## Excerpted passage
The shift comes as US President Donald Trump continues to project confidence in negotiations.
After the exchange, Trump publicly urged restraint and sought to keep diplomatic channels alive, while reports emerged that he had warned Israeli Prime Minister Benjamin Netanyahu against steps that could further complicate negotiations.
Yet the events of recent days highlighted how narrow the path to a broader agreement remains.
The immediate trigger was Israel's decision to proceed with strikes in Beirut's southern suburbs despite repeated Iranian warnings that attacks on Dahiyeh would be viewed as a violation of the broader post-war understanding that emerged after the US-Iran ceasefire.
Tehran repeatedly linked stability in Lebanon to the durability of any future understanding with Washington and signalled that attacks on Hezbollah strongholds would not go unanswered.
When Iran responded with a missile strike on Israel, state-affiliated outlets portrayed the move less as an escalation than as the enforcement of a red line. Parliament Speaker Mohammad Bagher Ghalibaf, who has emerged as one of the central figures in Tehran's diplomacy and wartime decision-making, argued that the episode had created a "new reality" and warned that similar responses could follow future violations.
Israel's retaliation the following day reinforced a different lesson: that it was prepared to respond militarily regardless of diplomatic considerations. The result was a brief but significant exchange that left both sides claiming deterrence while simultaneously exposing the fragility of the ceasefire framework.
The media reaction inside Iran reflected these competing interpretations.

## Work instructions
Render this sentence from the passage on the Israel-Iran exchange into Spanish: "Yet the events of recent days highlighted how narrow the path to a broader agreement remains."

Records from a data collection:
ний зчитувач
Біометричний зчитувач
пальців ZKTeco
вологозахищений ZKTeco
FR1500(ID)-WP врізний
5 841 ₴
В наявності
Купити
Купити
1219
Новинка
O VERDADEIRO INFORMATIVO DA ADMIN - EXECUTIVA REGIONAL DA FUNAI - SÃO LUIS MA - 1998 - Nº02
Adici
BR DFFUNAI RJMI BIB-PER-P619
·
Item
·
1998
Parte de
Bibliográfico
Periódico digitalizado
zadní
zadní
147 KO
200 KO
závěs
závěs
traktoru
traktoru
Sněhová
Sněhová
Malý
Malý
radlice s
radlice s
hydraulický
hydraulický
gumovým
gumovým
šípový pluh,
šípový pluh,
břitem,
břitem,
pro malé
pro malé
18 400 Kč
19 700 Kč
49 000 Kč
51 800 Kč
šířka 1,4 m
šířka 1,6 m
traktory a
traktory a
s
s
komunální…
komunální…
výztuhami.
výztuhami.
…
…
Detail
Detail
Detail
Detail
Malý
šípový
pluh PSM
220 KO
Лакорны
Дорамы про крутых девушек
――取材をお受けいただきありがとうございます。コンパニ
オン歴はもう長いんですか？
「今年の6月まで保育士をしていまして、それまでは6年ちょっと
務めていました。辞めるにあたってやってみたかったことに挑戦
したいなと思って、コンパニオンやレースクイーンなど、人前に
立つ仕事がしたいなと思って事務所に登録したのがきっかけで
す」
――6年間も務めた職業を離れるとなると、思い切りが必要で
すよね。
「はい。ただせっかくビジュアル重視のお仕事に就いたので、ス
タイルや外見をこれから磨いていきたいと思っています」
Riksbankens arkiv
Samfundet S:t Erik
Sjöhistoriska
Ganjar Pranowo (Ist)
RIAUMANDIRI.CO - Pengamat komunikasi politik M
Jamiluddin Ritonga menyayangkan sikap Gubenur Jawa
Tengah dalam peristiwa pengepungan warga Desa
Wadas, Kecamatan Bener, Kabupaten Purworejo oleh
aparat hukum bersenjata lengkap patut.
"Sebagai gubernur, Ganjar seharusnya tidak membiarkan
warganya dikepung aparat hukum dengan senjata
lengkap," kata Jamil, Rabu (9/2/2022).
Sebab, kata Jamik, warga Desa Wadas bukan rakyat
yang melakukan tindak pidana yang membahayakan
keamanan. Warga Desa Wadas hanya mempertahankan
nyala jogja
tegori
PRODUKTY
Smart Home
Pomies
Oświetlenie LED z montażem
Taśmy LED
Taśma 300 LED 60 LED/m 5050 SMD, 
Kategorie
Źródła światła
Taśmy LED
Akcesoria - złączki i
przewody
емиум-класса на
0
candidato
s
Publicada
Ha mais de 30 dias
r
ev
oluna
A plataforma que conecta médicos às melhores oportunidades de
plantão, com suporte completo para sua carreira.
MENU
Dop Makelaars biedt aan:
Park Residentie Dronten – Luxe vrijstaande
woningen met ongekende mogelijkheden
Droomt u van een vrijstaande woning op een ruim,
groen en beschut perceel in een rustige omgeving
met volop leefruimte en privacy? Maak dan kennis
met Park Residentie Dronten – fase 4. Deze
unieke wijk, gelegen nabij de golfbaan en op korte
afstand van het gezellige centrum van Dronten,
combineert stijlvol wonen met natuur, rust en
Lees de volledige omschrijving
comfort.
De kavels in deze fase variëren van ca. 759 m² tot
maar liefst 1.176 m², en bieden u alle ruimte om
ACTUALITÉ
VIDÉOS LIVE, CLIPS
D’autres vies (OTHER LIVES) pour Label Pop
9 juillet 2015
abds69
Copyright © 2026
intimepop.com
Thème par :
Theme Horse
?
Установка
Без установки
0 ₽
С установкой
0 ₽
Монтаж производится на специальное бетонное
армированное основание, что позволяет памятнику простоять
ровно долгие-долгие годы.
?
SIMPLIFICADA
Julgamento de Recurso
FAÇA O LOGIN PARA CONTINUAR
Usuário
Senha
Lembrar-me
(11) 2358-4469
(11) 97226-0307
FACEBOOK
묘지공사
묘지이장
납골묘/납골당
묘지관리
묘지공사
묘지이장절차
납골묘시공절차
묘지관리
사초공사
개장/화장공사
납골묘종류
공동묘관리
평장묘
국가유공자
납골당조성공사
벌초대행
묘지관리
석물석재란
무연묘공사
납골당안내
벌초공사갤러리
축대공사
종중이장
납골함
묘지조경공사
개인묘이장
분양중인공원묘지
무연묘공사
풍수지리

## Response to this task
Sin embargo, los acontecimientos de los últimos días pusieron de manifiesto lo estrecho que sigue siendo el camino hacia un acuerdo más amplio.